Running away is always a good way to non-violently deal with monsters.

But otherwise, hiding behind an illusionary wall, learning a few phrases of the local language before trying to impress the monsters, bribes, and most recently (taken from a Pathfinder adventure) to gain secrets of a centaur tribe, they learned of an oral precedent (oral history and law is big in our setting for the centaur tribes) where outsiders like them could be "reborn" and shed their outsider status. It was, in centaur oral history, done for a banished centaur who was given the outsider title like the PCs had, and he did a task for their shaman involving leaping inside a giant worm and cutting his way out to leave his sins symbolically in the worm. This created precedent for the PCs to do the same thing.

It was a huge pain in the ass for the PCs to take that road as it wasn't just that simple, but in the end it was a lot more satisfying than simply slaughtering the centaurs and beating the secrets out of them.
 



5e doesn't really deal with that in most stat blocks, sadly. IMO, if a monster has a weakness to something, they should also fear it.
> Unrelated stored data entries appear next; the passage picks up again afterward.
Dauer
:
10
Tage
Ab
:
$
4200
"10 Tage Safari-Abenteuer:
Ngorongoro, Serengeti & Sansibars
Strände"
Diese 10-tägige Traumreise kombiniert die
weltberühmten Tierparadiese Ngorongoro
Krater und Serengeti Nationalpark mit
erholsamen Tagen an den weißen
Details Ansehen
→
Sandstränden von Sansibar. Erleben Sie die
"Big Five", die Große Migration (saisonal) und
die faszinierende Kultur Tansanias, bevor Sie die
A troll should have to make a Morale check if you wound it with fire - or it should allow you to use some kind of ability to keep it at bay.
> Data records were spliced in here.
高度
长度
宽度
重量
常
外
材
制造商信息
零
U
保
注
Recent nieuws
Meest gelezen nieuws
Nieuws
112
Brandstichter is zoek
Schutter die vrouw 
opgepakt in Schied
The closest thing is 'turn undead' which allows a holy person to keep an undead at bay.

Vampires: putting garlic on your door or silver filings on the threshold of your door, should keep vampires away; iron filings across the threshold of a door should keep fairies out...etc...

Literally, there is no way for the common person to defend themselves against monsters in 5e. There may be a handful of exceptions. That's just left to the DM to do the heavy lifting and flesh those things out themselves.

It's too bad there wasn't a mechanic for it in the game.
 



I feel like I remember an old 3.5 era Dragon Magazine article that had a number of charms and potions for use against various creatures. I'll have to see if I can dig that up later.

I also feel like I remember seeing an item somewhere that a swallowed creature could use to get a monster to spit them back up.